Key Takeaways
Nvidia Corp.’s (NVDA) outsized role in the market means that index and target-date funds tracking the S&P 500 are heavily invested in this single company.
AI hype could be cooling, China trade tensions are heating up, and the Federal Reserve’s walking a tightrope—any of these could send your “diversified” retirement fund on a wild ride.
Options include looking for overlapping funds, choosing equal-weight options, or adding international stocks, which can dial down your Nvidia risk without missing the next rally.
Nvidia is the most overweight stock in U.S. stock indexes ever—and by extension, in the retirement plans of millions of Americans that track them. That’s leading some retirement savers to wonder if their portfolios are too concentrated in one stock.
In fact, Nvidia already makes up nearly 8% of the S&P 500, while the “Magnificent Seven”—Alphabet Inc. (GOOGL; GOOG), Amazon.com Inc. (AMZN), Apple Inc. (AAPL), Broadcom Inc. (AVGO), Meta Platforms, Inc. (META), Microsoft Corporation (MSFT), and Nvidia—account for one-third of the S&P, levels that increase the concentration risk for investors saving for retirement in index-heavy 401(k)s and target-date funds.
Nvidia Looms Large
Nvidia is riding a wave of success fueled by semiconductors that power computer gaming, crypto mining, and AI number-crunching, all of which constitute a significant part of today’s digital economy.
When index funds track the S&P 500, they automatically invest more money in the biggest companies—so every new dollar flowing into these funds gives Nvidia an even larger slice. As the company’s market capitalization vaulted well past $4 trillion in 2025, its weight in the S&P 500 climbed to a record 7.95%, beating the previous record set by Apple. The result is that Nvidia is the most important stock in many portfolios because index funds are commonly used in Middle America’s retirement plans.
Policy Risk Meets AI Fatigue
While Nvidia’s latest results were solid, skeptics warn that much of the AI boom is already priced in, and unresolved trade issues or rising competition could slow growth. The company faces real headwinds, from China export restrictions to new competitors nipping at its heels. If demand slows or regulators tighten the screws, your 401(k) could feel the pain.
Markets are hovering near all-time highs just as the Fed navigates inflation data and the political turmoil of Washington, D.C. Even a slight shift in interest rate expectations could hit high-flying tech stocks hard—and when those stocks make up a third of the S&P 500, that means your retirement savings could take a hit too.

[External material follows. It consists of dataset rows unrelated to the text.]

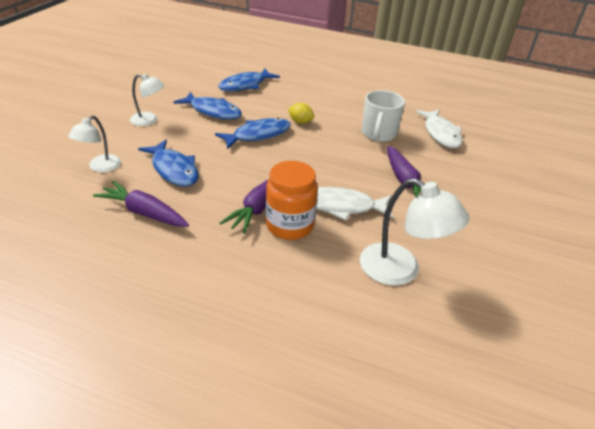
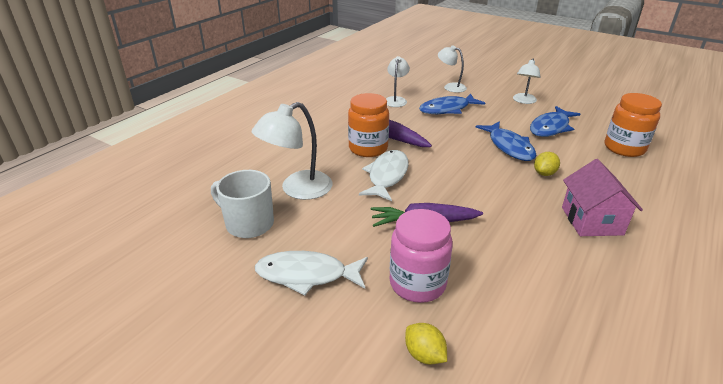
camera: 105 degrees right, 5 degrees down
(144, 212) = (396, 100): purple carrot -> white lamp
(245, 85) = (624, 148): blue fish -> orange jar
(357, 111) = (591, 221): none -> pink house
(378, 134) = (530, 226): white mug -> white mug (248, 224)
(440, 133) = (546, 289): white fish -> white fish (307, 275)
(475, 182) = (417, 283): none -> pink jar
(531, 177) = (424, 355): none -> yellow lemon

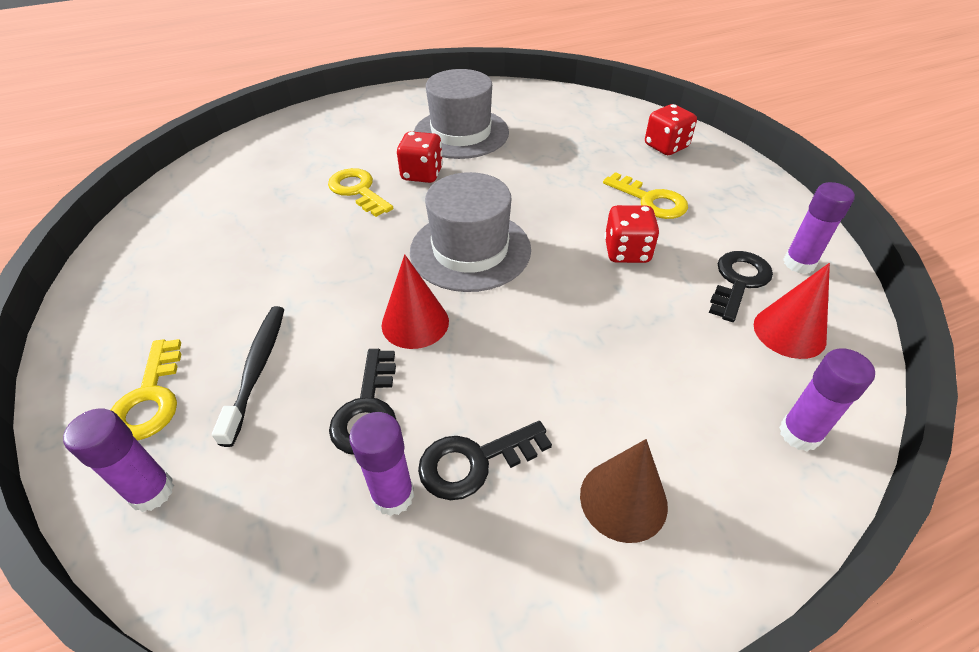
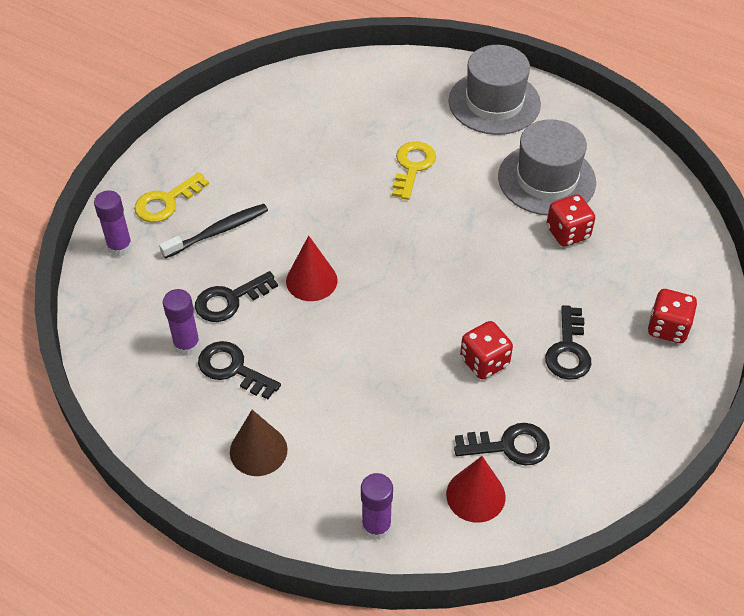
camera: 55 degrees right, 5 degrees up
(422, 174) = (466, 190): red dice -> red dice (568, 233)
(470, 250) = (404, 269): grey hat -> grey hat (494, 102)
(650, 200) = (568, 350): yellow key -> black key
(799, 263) = (569, 480): purple glue stick -> none

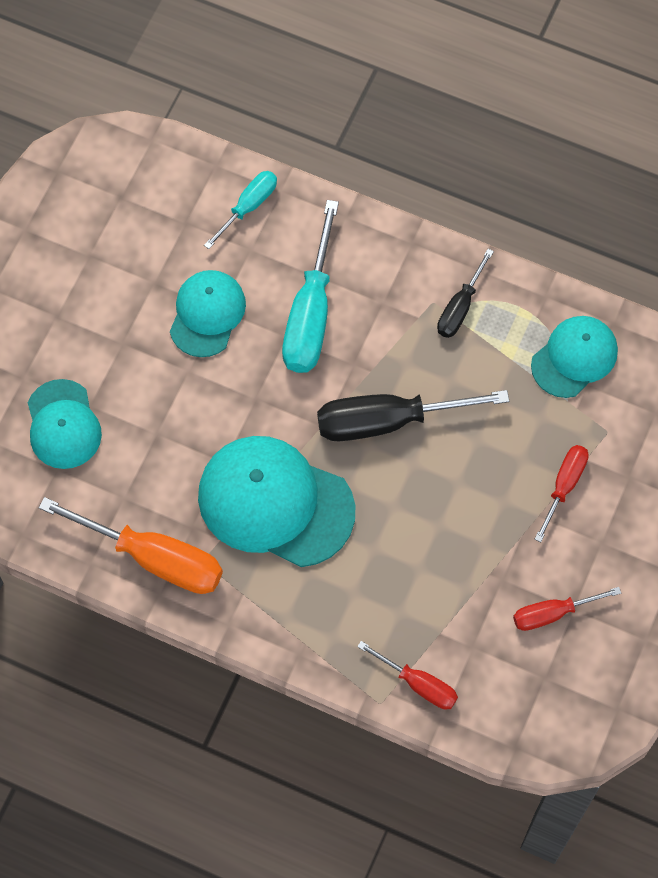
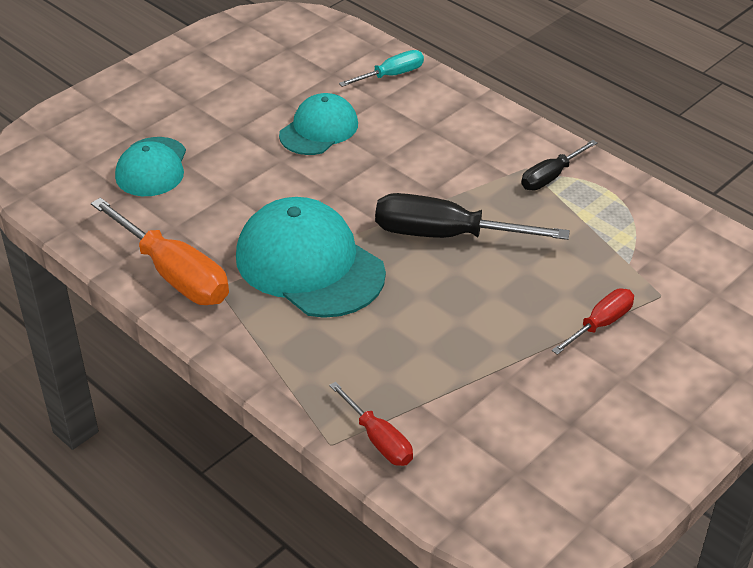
camera: 20 degrees right, 25 degrees down
(311, 313) = (411, 149): turquoise screwdriver -> none
(553, 613) = (548, 421): red screwdriver -> none
(574, 357) = (648, 235): turquoise cap -> none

What Retirement Savers Can Do
Concerned investors can take some smart steps:
Look under the hood: Review the “Top Holdings” on your fund fact sheets. If you have multiple funds in your account, look for overlap doubling or tripling up on your holdings of Nvidia and other big-tech companies. If your core U.S. fund is S&P 500–based, know that a big chunk of your 401(k) may rise or fall with just a few names.
Choose “total market” over only S&P: A total-market index will typically dilute mega-cap dominance with more companies from across the economy. If you don’t already have one, pairing 80% of your stock portfolio in the S&P 500 with 20% in an “extended market” (completion) fund will get you close. However, should the economy get rocky, the small and mid-cap companies you’ve added are likely to take a hit.
Opt for “equal-weight” or “revenue-weight”: Reduce the influence of the biggest stocks by either giving every company the same portfolio weight or, instead, weighting by company sales and revenue.
Go global: Big U.S. tech isn’t the only game in town. An international stock fund gives you exposure to companies across the world. (Just watch out for currency risk if you’re close to retirement.)
Rebalance: Schedule a regular portfolio checkup. When one investment grows faster than others, trim it back to your target mix.
The Bottom Line
Nvidia’s market dominance has been a huge winner for those invested in index funds, but the company’s sheer size puts more of your fate in the hands of one company. Rebalancing, careful diversification, and prudent management can help keep long-term portfolios on track, no matter how Nvidia performs in the coming years.